Could you retype every line below exactly, omitting the images?
# # # # #
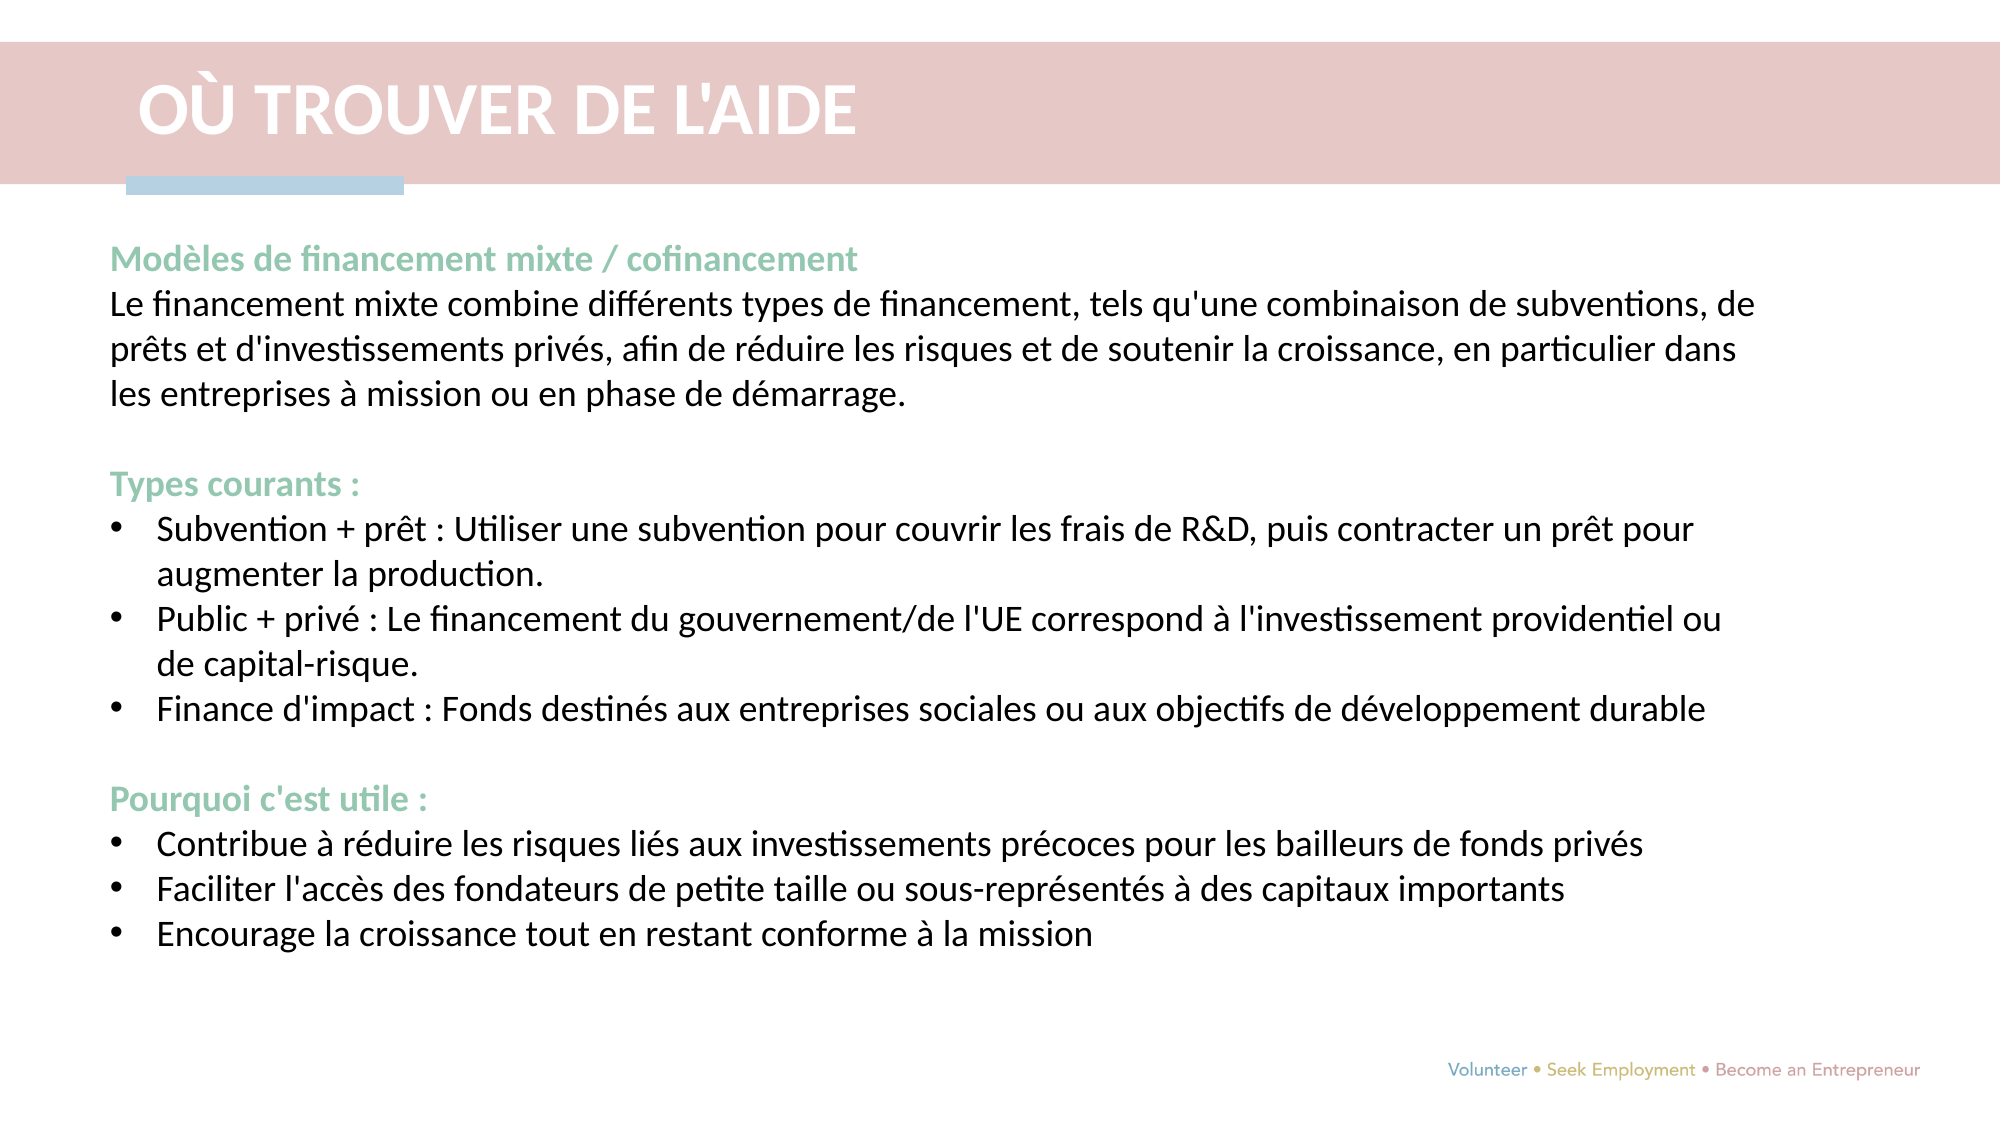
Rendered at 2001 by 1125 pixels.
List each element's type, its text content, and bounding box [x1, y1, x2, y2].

text_box Modèles de financement mixte / cofinancement Le financement mixte combine différents types de financement, tels qu'une combinaison de subventions, de prêts et d'investissements privés, afin de réduire les risques et de soutenir la croissance, en particulier dans les entreprises à mission ou en phase de démarrage. Types courants : Subvention + prêt : Utiliser une subvention pour couvrir les frais de R&D, puis contracter un prêt pour augmenter la production. Public + privé : Le financement du gouvernement/de l'UE correspond à l'investissement providentiel ou de capital-risque. Finance d'impact : Fonds destinés aux entreprises sociales ou aux objectifs de développement durable Pourquoi c'est utile : Contribue à réduire les risques liés aux investissements précoces pour les bailleurs de fonds privés Faciliter l'accès des fondateurs de petite taille ou sous-représentés à des capitaux importants Encourage la croissance tout en restant conforme à la mission [95, 226, 1783, 996]
list OÙ TROUVER DE L'AIDE [123, 51, 1913, 170]
picture [1418, 1046, 1971, 1103]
# # # # #
**Response**
Rendered at 2001 by 1125 pixels.
List each element's type, its text content, and bounding box [x1, y1, x2, y2].

text_box Modèles de financement mixte / cofinancement Le financement mixte combine différents types de financement, tels qu'une combinaison de subventions, de prêts et d'investissements privés, afin de réduire les risques et de soutenir la croissance, en particulier dans les entreprises à mission ou en phase de démarrage. Types courants : Subvention + prêt : Utiliser une subvention pour couvrir les frais de R&D, puis contracter un prêt pour augmenter la production. Public + privé : Le financement du gouvernement/de l'UE correspond à l'investissement providentiel ou de capital-risque. Finance d'impact : Fonds destinés aux entreprises sociales ou aux objectifs de développement durable Pourquoi c'est utile : Contribue à réduire les risques liés aux investissements précoces pour les bailleurs de fonds privés Faciliter l'accès des fondateurs de petite taille ou sous-représentés à des capitaux importants Encourage la croissance tout en restant conforme à la mission [95, 226, 1783, 996]
list OÙ TROUVER DE L'AIDE [123, 51, 1913, 170]
picture [1418, 1046, 1971, 1103]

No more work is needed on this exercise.